WASHINGTON — The first bomb that struck al-Qaida leader Abu Musab al-Zarqawi was a Paveway GBU-12 model finished in Tucson at Raytheon Missile Systems.
It was followed by a GBU-38 strapped to a satellite-guided Joint Direct Attack Munition (JDAM), said Lt. Gen. Gary North, the top U.S. air commander in the region.
To make a Paveway laser-guided bomb, Raytheon Missile Systems receives bombs from the U.S. government and installs guidance systems made in Tucson on the front end, as well as stabilizers made in Dallas on the rear end, said company spokesman Alan Fischer.
"We manufacture the front and the back end, then we put them on the bomb and deliver it to the customer," he said.
The JDAM guidance system is made by Boeing Co.
Both bombs are designed for pinpoint strikes meant to curb damage outside the immediate target. Both were dropped by a single F-16C fighter jet that was part of a constant air surveillance effort focused on what the pilots knew to be a "high-value target," North told reporters.
People are also reading…
An additional bomb was dropped because al-Zarqawi had been targeted in a "reinforced" safe house, said Maj. Brenda Campbell, an Air Force spokeswoman. "Using two munitions was the right choice," she said.
The attack was against a house in a date palm grove, North said. "We knew with 100 percent assurance that the house that you have seen destroyed was the house that Zarqawi was in," he said.
The so-called JDAM is a guidance kit, built by Boeing Co. and costing less than $25,000, that converts existing unguided free-fall bombs into accurately guided "smart" weapons.
JDAM continues to be the Air Force "warfighter's weapon of choice," an official Air Force Web site said in a headlined article in March.
To strike its target, the JDAM relies on a built-in inertial navigation system assisted by the Global Positioning System, a satellite navigation tool operated by the U.S. Defense Department but widely used by the public and industry.
The laser-guided Paveway bomb uses a 500-pound MK-82 general warhead.
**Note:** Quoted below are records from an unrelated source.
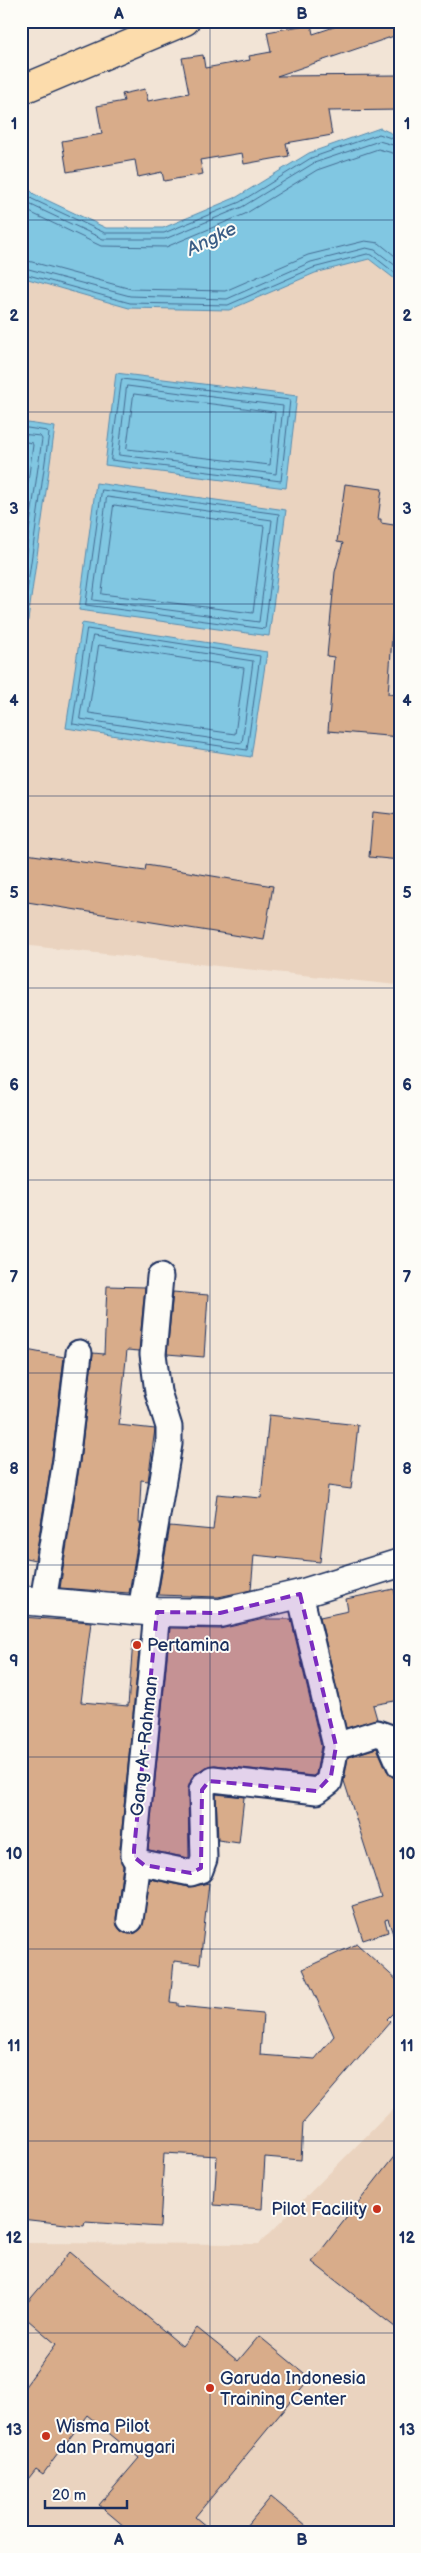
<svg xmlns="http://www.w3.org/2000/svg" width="421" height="2553" viewBox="0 0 421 2553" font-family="'Balsamiq Sans',sans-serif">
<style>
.built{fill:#ead3bf}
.water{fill:#81c7e2;stroke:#588aad}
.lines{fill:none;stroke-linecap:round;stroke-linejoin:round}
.shore{stroke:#446c93;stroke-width:1}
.building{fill:#d8ac8a;stroke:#1b2f5e}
.minor-casing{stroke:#1b2f5e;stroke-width:29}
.secondary-casing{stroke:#1b2f5e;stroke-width:31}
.primary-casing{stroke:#1b2f5e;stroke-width:31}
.minor{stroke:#fdfcf7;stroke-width:25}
.secondary{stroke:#fdfcf7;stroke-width:28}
.primary{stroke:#fcdcac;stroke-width:28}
.marked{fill:#7b2cbf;fill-opacity:0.2;stroke:#7b2cbf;stroke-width:4;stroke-dasharray:10 6;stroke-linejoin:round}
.grid{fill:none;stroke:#1b2f5e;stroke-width:1;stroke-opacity:0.55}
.poi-dot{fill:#c8321e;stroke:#fdfcf7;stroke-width:2}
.labels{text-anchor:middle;stroke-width:4;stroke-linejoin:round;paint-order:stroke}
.poi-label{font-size:18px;fill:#1b2f5e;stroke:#fdfcf7;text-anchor:start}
.street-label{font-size:18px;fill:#1b2f5e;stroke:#fdfcf7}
.water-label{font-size:19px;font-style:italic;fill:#3a5d86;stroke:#fdfcf7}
.neatline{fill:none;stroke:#1b2f5e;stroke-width:2}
.grid-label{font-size:16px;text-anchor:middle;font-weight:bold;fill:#1b2f5e}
</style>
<rect width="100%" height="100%" fill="#f2e4d6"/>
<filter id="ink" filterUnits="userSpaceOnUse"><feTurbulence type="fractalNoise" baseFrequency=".02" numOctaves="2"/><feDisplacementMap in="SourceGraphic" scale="10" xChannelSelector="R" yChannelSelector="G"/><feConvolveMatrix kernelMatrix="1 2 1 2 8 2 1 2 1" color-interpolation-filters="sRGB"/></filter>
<g filter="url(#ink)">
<!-- built -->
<g class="built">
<path d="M369,259L400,283V962L397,985L21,945V277L129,308L229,310L315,273Z"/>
<path d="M400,2102V2532H21V2243L259,2244Z"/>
</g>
<!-- water -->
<g class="water">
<path d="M380,128L400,137V283L369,259L315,273L229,310L129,308L21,277V181L34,194L106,228H163L237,197L309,153Z"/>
<path d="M116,373L297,396L286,488L105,465Z"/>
<path d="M21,422L55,427L21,670Z"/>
<path d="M96,483L286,510L269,636L79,610Z"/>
<path d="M82,623L267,652L251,757L66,728Z"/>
</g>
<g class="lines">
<!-- shore -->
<g class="shore">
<path d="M21,188L32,199L105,233H164L240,202L311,158L379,134L400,141"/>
<path d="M21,197L29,204L103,239H165L242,207L314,163L379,141L400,147"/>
<path d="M21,208L101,246L166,247L245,214L317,170L378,149L400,155"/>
<path d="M21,259L131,289L225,291L308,255L365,241L379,243L400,260"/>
<path d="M21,267L130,296L227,299L311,262L366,248L375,250L400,269"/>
<path d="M21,273L130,303L228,305L313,268L367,254L372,255L400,277"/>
<path d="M122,379L290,400L281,481L111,460Z"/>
<path d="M127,386L283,406L276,474L119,455Z"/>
<path d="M134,394L275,412L270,465L127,449Z"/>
<path d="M21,427L47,431L49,433L21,634"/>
<path d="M21,434L40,436L42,439L21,588"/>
<path d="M21,441L32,443L33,445L21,533"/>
<path d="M102,490L279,514L265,629L86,605Z"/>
<path d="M107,497L272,520L259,622L93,600Z"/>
<path d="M114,505L264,526L253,613L102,594Z"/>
<path d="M87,629L260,656L247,750L73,724Z"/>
<path d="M93,636L253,661L242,743L80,719Z"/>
<path d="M99,645L244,668L235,734L89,713Z"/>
</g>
</g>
<!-- building -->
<g class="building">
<path d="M352,21H400V34L277,76L400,75V110L328,111L332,135L286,143L289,156L244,164L242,153L200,160L203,174L164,181L162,172L138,177L135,160L67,172L62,141L102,134L97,106L124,101L122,94L145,89L148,101L189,93L182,58L203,55L205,68L250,60L249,56L271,52L267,32L311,24L313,34Z"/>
<path d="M345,484L382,489L378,519H381V523L400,526V609H394L388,694L400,695V737L328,731L334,657L327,656L335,572L343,543L337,542Z"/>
<path d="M373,812L400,815V860L369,857Z"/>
<path d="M26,854L145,871L146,865L273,886L264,940L21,901Z"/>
<path d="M107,1286L145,1287L139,1351L127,1350L119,1425L155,1429L148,1481L141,1480L139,1523H141L129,1593L60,1588L80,1462L93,1353L104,1354Z"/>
<path d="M173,1292L208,1295L204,1357L167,1354Z"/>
<path d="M21,1349L64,1357L52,1458L35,1560L21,1557Z"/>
<path d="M269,1415L358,1425L351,1489L328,1486L320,1562L254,1555L251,1590L218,1597L158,1595L170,1526L213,1530L217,1494L261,1498Z"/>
<path d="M394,1589L400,1615V1700L373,1705L377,1719L346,1728L320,1617L348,1611L346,1599Z"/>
<path d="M21,1617L91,1622L81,1702L128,1706L133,1641H140L120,1849L123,1866L116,1918L117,1926L122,1932L129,1934L136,1933L142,1928L150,1879L189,1887L209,1883L200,1964L174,1961L170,2002L178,2003V2006L263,2014L260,2055L315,2059L334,2036L303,1969L357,1944L400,1983V2006L387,2019L390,2022L303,2123L301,2160L265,2157L262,2209L214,2205L217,2156L164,2153L160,2227L85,2222L84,2226L21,2219Z"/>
<path d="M264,1619H291L321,1746L316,1774L313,1776L215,1765L205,1767L192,1777L188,1790L189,1858L148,1850L170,1628L220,1629Z"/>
<path d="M377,1748L387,1771L396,1778L400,1790V1940H395L388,1919L385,1920L388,1932L363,1940L352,1906L381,1897L344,1781L348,1757Z"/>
<path d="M216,1794L244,1797L239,1843L218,1840Z"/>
<path d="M400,2149V2331L312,2262Z"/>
<path d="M70,2252L182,2346L197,2328L238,2361L259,2336L310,2378L195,2517L213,2532H131L99,2505L139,2458L87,2415L43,2474L36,2469L21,2488V2392L56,2344L21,2314V2310Z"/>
<path d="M271,2497L313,2532H242Z"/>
</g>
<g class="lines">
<!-- minor casing -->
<g class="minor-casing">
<g id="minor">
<path d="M300,1594L336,1746"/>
<path d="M43,1601L66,1460L79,1353"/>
<path d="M141,1610L169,1444V1427L158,1392L153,1354L160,1277"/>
<path d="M157,1612L134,1850V1857L138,1862L191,1873L200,1870L204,1859L202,1790L205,1784L213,1779L317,1791L329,1782L336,1746L377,1733L388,1737L400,1765"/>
<path d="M130,1920L138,1862"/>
</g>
</g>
<!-- secondary casing -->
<g class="secondary-casing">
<path id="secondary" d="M21,1600L157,1612L220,1613L300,1594L400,1563"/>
</g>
<!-- primary casing -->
<g class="primary-casing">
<path id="primary" d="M21,90L185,21"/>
</g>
<!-- minor -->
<use href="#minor" class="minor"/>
<!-- secondary -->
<use href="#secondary" class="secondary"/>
<!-- primary -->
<use href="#primary" class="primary"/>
</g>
</g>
<!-- marked area -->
<path class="marked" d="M300,1594L336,1746L331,1776L317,1791L209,1781L202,1790L201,1868L191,1873L144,1865L134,1857V1850L157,1612L220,1613Z"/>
<!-- grid -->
<path class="grid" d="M210,21V2532M21,220H400M21,412H400M21,604H400M21,796H400M21,988H400M21,1180H400M21,1373H400M21,1565H400M21,1757H400M21,1949H400M21,2141H400M21,2333H400"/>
<!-- markers -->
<g class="poi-dot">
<circle cx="137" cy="1645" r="5"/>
<circle cx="377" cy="2209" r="5"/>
<circle cx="210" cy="2388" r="5"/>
<circle cx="46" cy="2436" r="5"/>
</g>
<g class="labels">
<!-- poi labels -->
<g class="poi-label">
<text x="147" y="1651">Pertamina</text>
<text x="367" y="2215" text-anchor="end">Pilot Facility</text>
<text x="220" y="2384">Garuda Indonesia<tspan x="220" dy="21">Training Center</tspan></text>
<text x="56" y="2432">Wisma Pilot<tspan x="56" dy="21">dan Pramugari</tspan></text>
</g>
<!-- street labels -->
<g class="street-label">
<text transform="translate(144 1746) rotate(-84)" y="6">Gang Ar-Rahman</text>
</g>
<!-- water labels -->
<g class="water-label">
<text transform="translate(211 238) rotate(-26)" y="7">Angke</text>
</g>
</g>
<!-- margin -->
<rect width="421" height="2553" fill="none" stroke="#fdfcf7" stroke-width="55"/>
<!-- scale -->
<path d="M45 2500v8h82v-8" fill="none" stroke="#1b2f5e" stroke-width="2.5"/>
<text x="52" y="2500" font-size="15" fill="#1b2f5e" stroke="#fdfcf7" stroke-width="4" paint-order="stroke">20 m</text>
<rect x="28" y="28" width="366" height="2498" class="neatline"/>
<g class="grid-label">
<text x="119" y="19">A</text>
<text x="302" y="19">B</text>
<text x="14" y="129">1</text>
<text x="407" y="129">1</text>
<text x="14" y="321">2</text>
<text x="407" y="321">2</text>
<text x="14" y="514">3</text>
<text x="407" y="514">3</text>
<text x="14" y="706">4</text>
<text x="407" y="706">4</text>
<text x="14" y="898">5</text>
<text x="407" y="898">5</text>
<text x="14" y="1090">6</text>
<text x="407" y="1090">6</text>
<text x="14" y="1282">7</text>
<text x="407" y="1282">7</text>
<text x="14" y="1474">8</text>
<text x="407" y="1474">8</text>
<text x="14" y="1666">9</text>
<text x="407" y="1666">9</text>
<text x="14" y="1859">10</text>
<text x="407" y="1859">10</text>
<text x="14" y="2051">11</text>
<text x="407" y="2051">11</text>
<text x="14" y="2243">12</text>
<text x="407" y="2243">12</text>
<text x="14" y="2435">13</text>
<text x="407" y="2435">13</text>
<text x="119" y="2545">A</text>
<text x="302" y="2545">B</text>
</g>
</svg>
Gliding on folding wings, it homes in on a target that has been illuminated with a laser designator, guided by the reflected energy.
Raytheon Co. said that at the U.S. government's request, it had quadrupled its production of Paveway bombs after the Sept. 11 attacks. Fischer would not disclose the per-unit cost.
The Paveway was the most widely used precision-guided munition in the 2003 U.S.-led invasion of Iraq, with more than 8,000 dropped, Fischer said. Raytheon has a $33.8 million contract to provide the Air Force with Paveway 2 laser-guided bomb components this fiscal year.
Raytheon Missile Systems is Southern Arizona's largest private employer, with 10,756 full-time-equivalents as of the end of 2005, according to the annual Star 200 survey.